NoMoreJerks Posted September 16, 2012 Posted September 16, 2012 (edited) What if a person was already doing the fadeout on his partner? Would he find it so traumatic/disrespectful if she went ahead and broke up with him via text or email? No, I don't think so. I think it depends on the dumpee's behavior. If their behaviour indicates lack of interest in the relationship, or disrespect, in other words, if they "had it coming" or seemed to be expecting it, or seemed to even WANT it but didn't have the proverbial balls to do it themselves, then yes, text mssg breakup is a good way to go , IMO. I don't like the idea of email break-ups. I kept my break-up mssg short and sweet, because I didn't want back-and-forths, nor did I feel the need to write lengthy explanations as to why I did what I did, because I feel like he should've realized by now that he had it coming... and if he hadn't... he didn't deserve a more detailed explanation anyway. Edited September 16, 2012 by NoMoreJerks 1
Author Snarkles Posted September 16, 2012 Author Posted September 16, 2012 So, anyone else have experiences with text/email break ups to share? On an unrelated note, I just googled my username out of curiosity and nearly gagged when I saw what it meant. Lesson learned: always double check on the internet if a nonsense word you thought you made up already exists and means something foul to boot. 1
TopCat22 Posted September 16, 2012 Posted September 16, 2012 If the other party won't talk or arrange to meet then I think it is OK. Ideally you'd want to do it face-to-face but if they won't give you the opportunity then I don't see what choice you have. My ex pretty much made me break up with her. She wouldn't talk or meet and I needed to end things so I rang her and sadly had to leave a voice message (I did explain I'd wanted face-to-face). She didn't respond so I also sent an email explaining everything. It wasn't how I wanted to do things but I couldn't be stuck in limbo until she was ready to face me. You have to do what is best for you and if that means ending things by text or email then sadly that is what you have to do.
Sav Posted September 16, 2012 Posted September 16, 2012 I broke up with my first serious gf via a text message. 2 years later, I apologized to her for being such a wimpy d*ck at that point of time. And I properly gave her my reasons for doing such a thing. My current ex broke up with me face to face. It was hard. Honestly, I would prefer a text message as she wouldnt see my crying side. But then again, it's all about the respect. I appreciate her having the guts to do it face to face although she caught me when I needed her the most, which makes me kinda hate her now. So I think break ups should be done face to face. It is out of respect for the relationship and the very special bond that two people once shared. Idk, but it's what I think should happen. If I had the chance to go back in time, I would defo break up with my first gf face to face because she deserves to be shown the proper respect for everything she has done, good or bad.

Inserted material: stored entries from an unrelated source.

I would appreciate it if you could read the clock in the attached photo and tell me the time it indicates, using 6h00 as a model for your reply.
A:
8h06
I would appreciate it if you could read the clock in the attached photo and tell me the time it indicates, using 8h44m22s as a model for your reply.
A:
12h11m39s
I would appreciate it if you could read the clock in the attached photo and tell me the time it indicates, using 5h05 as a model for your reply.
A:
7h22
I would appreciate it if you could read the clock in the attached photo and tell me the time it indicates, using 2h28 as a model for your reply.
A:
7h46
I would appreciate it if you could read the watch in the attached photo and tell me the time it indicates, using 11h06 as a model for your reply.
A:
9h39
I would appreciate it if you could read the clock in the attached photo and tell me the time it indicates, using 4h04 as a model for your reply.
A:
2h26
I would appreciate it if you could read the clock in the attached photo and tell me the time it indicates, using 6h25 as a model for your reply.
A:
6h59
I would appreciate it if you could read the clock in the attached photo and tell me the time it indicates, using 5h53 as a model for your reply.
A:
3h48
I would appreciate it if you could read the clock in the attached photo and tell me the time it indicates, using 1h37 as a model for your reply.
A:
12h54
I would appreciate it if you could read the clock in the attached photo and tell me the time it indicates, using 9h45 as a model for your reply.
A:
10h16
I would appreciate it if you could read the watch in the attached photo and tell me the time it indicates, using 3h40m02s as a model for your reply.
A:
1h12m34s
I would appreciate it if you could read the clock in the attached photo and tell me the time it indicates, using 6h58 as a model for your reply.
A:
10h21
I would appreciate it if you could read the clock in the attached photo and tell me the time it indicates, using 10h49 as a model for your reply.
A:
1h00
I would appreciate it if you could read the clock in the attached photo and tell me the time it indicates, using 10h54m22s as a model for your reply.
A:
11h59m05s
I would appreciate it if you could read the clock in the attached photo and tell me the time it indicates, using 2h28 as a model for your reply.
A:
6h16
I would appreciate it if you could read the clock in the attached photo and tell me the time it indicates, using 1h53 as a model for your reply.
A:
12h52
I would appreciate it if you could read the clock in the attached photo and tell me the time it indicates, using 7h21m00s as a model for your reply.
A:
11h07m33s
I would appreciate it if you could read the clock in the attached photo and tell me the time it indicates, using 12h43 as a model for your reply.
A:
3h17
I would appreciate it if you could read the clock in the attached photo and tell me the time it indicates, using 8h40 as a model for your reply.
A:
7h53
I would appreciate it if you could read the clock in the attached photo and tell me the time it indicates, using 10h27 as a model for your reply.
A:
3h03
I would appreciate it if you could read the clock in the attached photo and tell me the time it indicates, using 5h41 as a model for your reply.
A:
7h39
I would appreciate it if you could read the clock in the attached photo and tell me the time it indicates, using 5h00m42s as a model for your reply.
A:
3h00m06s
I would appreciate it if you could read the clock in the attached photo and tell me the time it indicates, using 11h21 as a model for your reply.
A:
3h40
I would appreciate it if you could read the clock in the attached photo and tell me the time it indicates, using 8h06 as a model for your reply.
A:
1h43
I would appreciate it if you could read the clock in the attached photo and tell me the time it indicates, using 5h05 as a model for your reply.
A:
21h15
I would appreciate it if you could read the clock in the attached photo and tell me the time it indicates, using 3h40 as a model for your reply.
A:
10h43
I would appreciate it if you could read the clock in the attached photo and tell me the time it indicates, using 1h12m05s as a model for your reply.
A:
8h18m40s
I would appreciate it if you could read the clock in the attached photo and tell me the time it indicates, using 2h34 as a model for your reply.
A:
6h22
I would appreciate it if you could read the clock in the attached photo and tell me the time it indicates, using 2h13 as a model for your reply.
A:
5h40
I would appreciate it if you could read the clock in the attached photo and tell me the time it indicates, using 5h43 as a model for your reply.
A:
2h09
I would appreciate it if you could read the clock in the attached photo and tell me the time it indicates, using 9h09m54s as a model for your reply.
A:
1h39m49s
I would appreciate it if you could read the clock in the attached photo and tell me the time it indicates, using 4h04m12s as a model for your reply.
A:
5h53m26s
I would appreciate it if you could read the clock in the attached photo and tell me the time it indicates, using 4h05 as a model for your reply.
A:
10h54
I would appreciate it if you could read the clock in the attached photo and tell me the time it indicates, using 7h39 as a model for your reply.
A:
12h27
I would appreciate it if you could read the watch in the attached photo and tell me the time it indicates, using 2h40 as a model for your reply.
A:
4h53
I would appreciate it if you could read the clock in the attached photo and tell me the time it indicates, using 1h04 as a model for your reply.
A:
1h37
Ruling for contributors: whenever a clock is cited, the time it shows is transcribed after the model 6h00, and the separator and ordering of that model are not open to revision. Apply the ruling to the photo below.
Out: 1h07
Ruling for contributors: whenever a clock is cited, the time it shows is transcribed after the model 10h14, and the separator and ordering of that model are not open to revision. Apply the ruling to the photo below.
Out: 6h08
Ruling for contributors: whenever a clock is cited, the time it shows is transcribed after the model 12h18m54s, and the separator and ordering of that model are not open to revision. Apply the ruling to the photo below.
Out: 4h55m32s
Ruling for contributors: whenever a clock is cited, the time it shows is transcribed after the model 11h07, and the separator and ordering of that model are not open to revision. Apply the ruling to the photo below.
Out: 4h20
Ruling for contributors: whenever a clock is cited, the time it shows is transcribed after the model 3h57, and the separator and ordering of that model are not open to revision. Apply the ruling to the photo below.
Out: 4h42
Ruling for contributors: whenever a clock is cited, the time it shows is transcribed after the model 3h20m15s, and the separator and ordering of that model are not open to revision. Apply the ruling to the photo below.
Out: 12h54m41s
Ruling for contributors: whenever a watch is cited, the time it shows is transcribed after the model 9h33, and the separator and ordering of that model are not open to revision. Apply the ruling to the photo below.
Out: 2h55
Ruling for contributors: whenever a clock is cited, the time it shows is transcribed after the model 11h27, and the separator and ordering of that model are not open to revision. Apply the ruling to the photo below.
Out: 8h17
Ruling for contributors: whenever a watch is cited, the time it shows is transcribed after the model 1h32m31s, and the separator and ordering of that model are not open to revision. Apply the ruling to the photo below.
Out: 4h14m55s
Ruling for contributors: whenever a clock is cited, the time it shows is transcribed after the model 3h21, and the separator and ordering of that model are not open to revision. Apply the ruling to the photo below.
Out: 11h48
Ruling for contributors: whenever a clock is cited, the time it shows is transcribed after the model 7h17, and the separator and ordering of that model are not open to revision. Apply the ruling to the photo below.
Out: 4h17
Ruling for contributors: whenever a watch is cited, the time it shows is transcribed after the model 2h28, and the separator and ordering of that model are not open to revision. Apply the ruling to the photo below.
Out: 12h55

Author Snarkles Posted September 16, 2012 Author Posted September 16, 2012 I broke up with my first serious gf via a text message. 2 years later, I apologized to her for being such a wimpy d*ck at that point of time. And I properly gave her my reasons for doing such a thing. How did she react - both to the initial breakup, then the following explanation?
Author Snarkles Posted September 16, 2012 Author Posted September 16, 2012 My ex pretty much made me break up with her. She wouldn't talk or meet and I needed to end things so I rang her and sadly had to leave a voice message (I did explain I'd wanted face-to-face). She didn't respond so I also sent an email explaining everything. It wasn't how I wanted to do things but I couldn't be stuck in limbo until she was ready to face me. You have to do what is best for you and if that means ending things by text or email then sadly that is what you have to do. Did she ever get back to you?